1. Peter Margulies, Summary of the en banc argument before the 2nd Circuit in Arar v. Ashcroft
For those of you who are interested in how the 2nd Circuit might rule after en banc review in the Arar litigation (i.e., the civil litigation brought by Maher Arar based on his treatment upon seizure at JFK Airport and his subsequent transfer to Syria), I am forwarding a summary of the oral argument produced by Prof. Peter Margulies of Roger Williams. C-Span broadcast the oral argument by the way, and though the video is not yet posted on their website I am told that they might be replaying it this Saturday evening.
2. Project on National Security Reform, “Forging a New Shield”
This multi-year project recommends substantial reforms to the national security establishment. An overview, with links to the full document (weighing in at more than 800 pages) and the executive summary (just 33 pages), is here:http://www.pnsr.org/web/module/press/pressID/136/interior.asp. From the press release:
Among the PNSR’s key recommendations are:
• Establishing a President’s Security Council to replace the National Security Council and Homeland Security.
• Creating an empowered Director for National Security in the Executive Office of the President.
• Initiating the process of shifting highly collaborative, mission-focused interagency teams for priority issues.
• Mandating annual National Security Planning Guidance and an integrated national security budget.
• Building an interagency personnel system, including a National Security Professional Corps.
• Establishing a Chief Knowledge Officer in the PSC Executive Secretariat to ensure that the national security system as a whole can develop, store,retrieve and share knowledge.
• Forming Select Committees on National Security in the Senate and House of Representatives.
3. Complex Terrain Lab online symposium: “Cities and the Scientific Way of Warfare”
This is fascinating. CTL is doing extremely interesting work.
4. Forthcoming Scholarship
THE IMPACT OF GLOBALIZATION ON THE UNITED STATES: LAW AND GOVERNANCE, B. Crawford, ed., Vol. 2, 2008
UC Berkeley Public Law Research Paper No. 1299924
This article, a chapter from a three-volume study of the effects of globalization on domestic law, society and economics, considers implications for domestic administration when ”globalization comes home” in the form of terrorism risk management. Specifically, it explores tensions between the need to enlist private actors in the governance of global terror risks on the domestic front, and the traditional model of domestic public administration. In this context, policymakers must often rely on private firms’ choices regarding risk assessment. These governance choices are frequently made outside public accountability safeguards. Yet the private actors who make them are driven by economic incentives and risk decision models that might cause their behavior to ignore what are essentially public risks, thereby undermining their effectiveness.
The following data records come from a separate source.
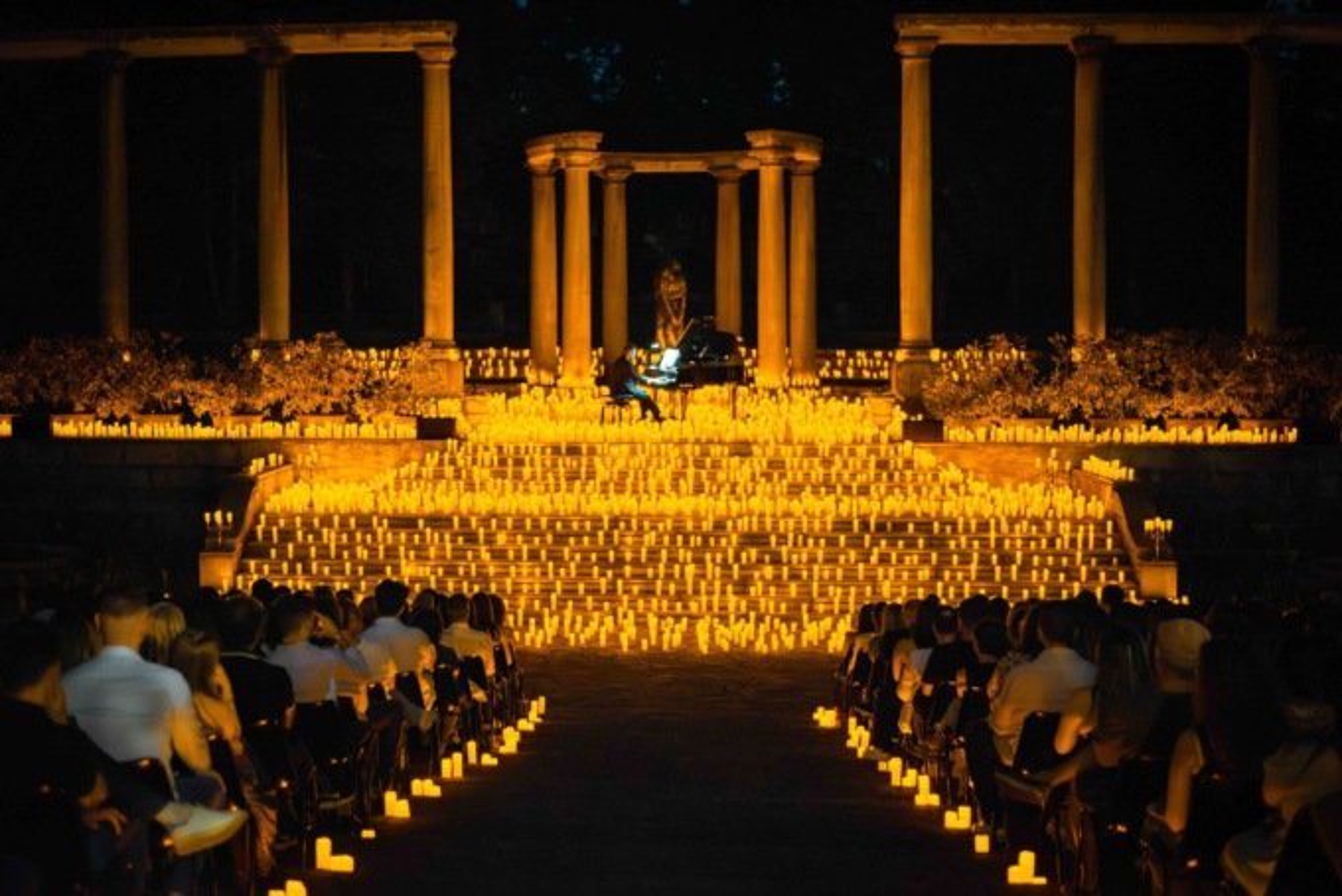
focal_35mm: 50
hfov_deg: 39.6
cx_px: 671
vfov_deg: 27.0
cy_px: 448
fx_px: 1865
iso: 9000
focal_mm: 50
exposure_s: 1/60
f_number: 1.8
The chapter gives an overview of these challenges and argues that the prevailing model of public reliance on voluntary self-regulation by private critical infrastructure entities fails to meet them. Delegating choices wholesale to private actors neither furthers important public accountability norms nor overcomes incentive problems that hinder effective market responses to the problem. The chapter then briefly explores alternative models of public-sector involvement in critical infrastructure governance that may hold promise in rendering private-sector decisions more accountable to both policy goals and public norms.
THE STANFORD HANDBOOK OF COMPARATIVE CRIMINAL LAW, Kevin Jon Heller, Markus Dirk Dubber, eds., 2009
The Rome Statute of the International Criminal Court is both inspiring and frustrating. On the one hand, by providing detailed definitions of the core international crimes, the possible modes of participation in those crimes, and the permissible grounds for excluding criminal responsibility, the Statute represents the international community’s most ambitious attempt to create a general and special part of international criminal law. On the other hand, most of the drafters of the Statute were diplomats who had no practical criminal law experience of any kind, much less academic expertise in international criminal law or comparative criminal law. As a result, the Rome Statute’s substantive provisions are often confusing, contradictory, and of uncertain application – an “unsystematic conglomeration from a variety of legal traditions,” as one scholar has memorably put it.
This draft book chapter attempts to provide a systematic and comparative overview of the substantive criminal law of the Rome Statute. Section I provides an introduction to the Statute: its drafting history, jurisdictional principles, sources of law, and rules of procedure and evidence. Section II discusses the Statute’s general part: theories of punishment, liability requirements (acts and omissions, material and mental elements, modes of participation), defenses, and sanctions. Finally, Section III examines the Statute’s special part: the conceptual structure of the crimes within the jurisdiction of the Court and the crimes themselves: genocide, crimes against humanity, war crimes, and aggression.
The chapter is aimed primarily at domestic criminal law scholars, particularly those with an interest in comparative criminal law. But it should be of interest to international criminal law scholars, as well.